Vazquez “attempted to intimidate a witness prior to testimony;” and (5) that “[t]here have

been attempts at rehabilitation.” Appellant’s Direct Appeal Appendix at 7. Although the

court did not identify any mitigators in its sentencing order, at the sentencing hearing the

court stated that Vazquez’s guilty plea was entitled to some weight and also gave “little

weight” to the hardship on Vazquez’s six dependents because it found that he had been

supporting them by illegal means. Sentencing Transcript at 83. The court found that the

aggravators outweighed any mitigators.

At the end of the sentencing hearing, Vazquez’s trial counsel argued that the

conviction for Count I should be merged and vacated. Specifically, the following

exchange occurred:

BY THE COURT: . . . I did not enter – impose sentence on Count One because I find it to be covered by terms of double-jeopardy by the same – by the terms of – 3 [Vazquez’s Counsel]: – I think the language on that is it merges and you vacate it.
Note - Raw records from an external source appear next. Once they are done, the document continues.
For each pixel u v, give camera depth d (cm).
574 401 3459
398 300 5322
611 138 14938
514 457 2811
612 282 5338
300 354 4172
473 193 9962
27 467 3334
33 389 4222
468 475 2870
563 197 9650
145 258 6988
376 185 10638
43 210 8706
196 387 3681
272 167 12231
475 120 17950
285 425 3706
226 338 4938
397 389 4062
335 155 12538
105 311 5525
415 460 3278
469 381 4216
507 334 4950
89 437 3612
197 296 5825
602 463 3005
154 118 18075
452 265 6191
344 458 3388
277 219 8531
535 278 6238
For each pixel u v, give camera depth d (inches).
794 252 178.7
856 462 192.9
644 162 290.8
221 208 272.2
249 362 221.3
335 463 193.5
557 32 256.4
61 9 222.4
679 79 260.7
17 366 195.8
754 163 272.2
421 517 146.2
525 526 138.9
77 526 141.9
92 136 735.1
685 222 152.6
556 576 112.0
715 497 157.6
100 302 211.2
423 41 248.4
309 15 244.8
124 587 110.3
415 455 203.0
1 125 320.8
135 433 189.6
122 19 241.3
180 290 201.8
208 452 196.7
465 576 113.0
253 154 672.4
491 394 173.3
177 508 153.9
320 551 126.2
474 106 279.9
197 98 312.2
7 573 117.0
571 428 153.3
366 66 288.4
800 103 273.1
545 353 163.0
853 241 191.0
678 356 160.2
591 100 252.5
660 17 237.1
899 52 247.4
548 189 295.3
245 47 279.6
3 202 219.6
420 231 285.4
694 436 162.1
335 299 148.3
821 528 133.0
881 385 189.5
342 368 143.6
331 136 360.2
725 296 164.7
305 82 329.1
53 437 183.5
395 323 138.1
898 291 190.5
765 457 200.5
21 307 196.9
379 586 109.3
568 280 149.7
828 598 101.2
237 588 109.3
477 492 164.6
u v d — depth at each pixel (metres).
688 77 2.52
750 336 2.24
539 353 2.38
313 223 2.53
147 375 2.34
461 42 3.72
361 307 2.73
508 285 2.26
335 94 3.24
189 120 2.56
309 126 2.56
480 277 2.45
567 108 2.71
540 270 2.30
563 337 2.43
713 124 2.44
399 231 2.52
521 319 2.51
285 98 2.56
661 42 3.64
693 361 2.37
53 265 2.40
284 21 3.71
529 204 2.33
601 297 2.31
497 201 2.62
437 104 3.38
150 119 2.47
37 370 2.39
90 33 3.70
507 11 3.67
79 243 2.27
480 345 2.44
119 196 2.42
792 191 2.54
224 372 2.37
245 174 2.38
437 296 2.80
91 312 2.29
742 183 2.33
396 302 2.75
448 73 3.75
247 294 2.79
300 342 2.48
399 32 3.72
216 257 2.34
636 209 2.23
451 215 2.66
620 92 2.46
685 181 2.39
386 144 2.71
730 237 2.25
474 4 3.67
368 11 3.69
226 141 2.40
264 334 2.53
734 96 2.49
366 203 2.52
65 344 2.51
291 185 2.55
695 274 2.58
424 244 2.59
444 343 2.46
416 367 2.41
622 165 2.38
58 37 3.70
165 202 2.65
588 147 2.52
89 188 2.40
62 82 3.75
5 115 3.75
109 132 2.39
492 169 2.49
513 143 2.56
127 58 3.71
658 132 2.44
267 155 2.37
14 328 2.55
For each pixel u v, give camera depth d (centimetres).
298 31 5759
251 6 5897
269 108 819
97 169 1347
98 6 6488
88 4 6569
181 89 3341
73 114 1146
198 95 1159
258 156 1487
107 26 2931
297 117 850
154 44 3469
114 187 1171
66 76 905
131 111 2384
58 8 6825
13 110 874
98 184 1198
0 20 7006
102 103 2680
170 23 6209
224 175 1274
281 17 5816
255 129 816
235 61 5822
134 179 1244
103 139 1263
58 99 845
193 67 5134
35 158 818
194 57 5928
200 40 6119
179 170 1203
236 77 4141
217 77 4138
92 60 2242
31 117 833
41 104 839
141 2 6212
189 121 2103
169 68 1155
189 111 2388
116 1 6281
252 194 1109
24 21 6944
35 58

BY THE COURT: Now, merger is no longer the term that they use.

[Vazquez’s Counsel]: Oh.

BY THE COURT: Go figure.

[Vazquez’s Counsel]: Okay.

BY THE COURT: It’s – it’s certainly not dismissed. It’s hanging out here in case there’s something wrong with the conviction on Count V, it’s still a viable count as to which sentence can be imposed, but I just find that based upon the Morgan case that I’m not permitted to impose the two. There would have to be, I think, something that makes it clear that the charges are separate and that – so that there’s no question to the, you know, appellate reader that he’s convicted of A and of B rather than A as part of B.

Id. at 86-87. In April 2005, the court sentenced Vazquez to fifty years with five years

suspended for Count V, conspiracy to commit dealing in cocaine as a class A felony, and

ordered that the sentence be served consecutive to his sentence under cause number

79D06-0210-FD-277.

On direct appeal, Vazquez argued that the trial court erred in sentencing him to the

maximum term of fifty years with five years suspended to probation because it

improperly found the aggravators of his criminal history, that he had committed

“numerous offenses over a substantial period of time with numerous transferees,” and

that he “was a dealer, not a user, with respect to cocaine.” Vazquez v. State, 839 N.E.2d

1229, 1231-1233 (Ind. Ct. App. 2005), trans. denied. Vazquez also argued that his

sentence was inappropriate and that the trial court erred in ordering his sentence to run

consecutive to his sentence in another case. Id. at 1231. This court found that the trial

4 court abused its discretion by finding that Vazquez “was a dealer, not a user, with respect

to cocaine” as an aggravator, but ultimately concluded that the trial court did not abuse its

discretion in sentencing Vazquez given the remaining aggravators and affirmed his

sentence. Id. at 1234-1235.

In 2008, Vazquez filed a petition for post-conviction relief. In 2011, Vazquez

filed an amended petition for post-conviction relief and alleged that his trial counsel

misinformed him that he could be convicted and sentenced for both dealing in cocaine

and conspiracy to commit dealing in cocaine, that his plea agreement was void in part

because the trial court withheld judgment on Count I, dealing in cocaine, and that his trial

counsel and appellate counsel were ineffective.

On January 13, 2012, the post-conviction court held a hearing. Vazquez testified

that his trial counsel told him that he could be convicted and sentenced for both dealing in

cocaine and conspiracy to commit dealing in cocaine. Vazquez also stated: “[I]f I would

have known and had information about the law and it’s [sic] rules that applied in this case

in my case and the proceedings I am sure that I wouldn’t have taken the plea agreement

and I would have request[ed] a jury because I would have got a better result.” Post-

Conviction Transcript at 49. Vazquez’s trial counsel and appellate counsel also testified.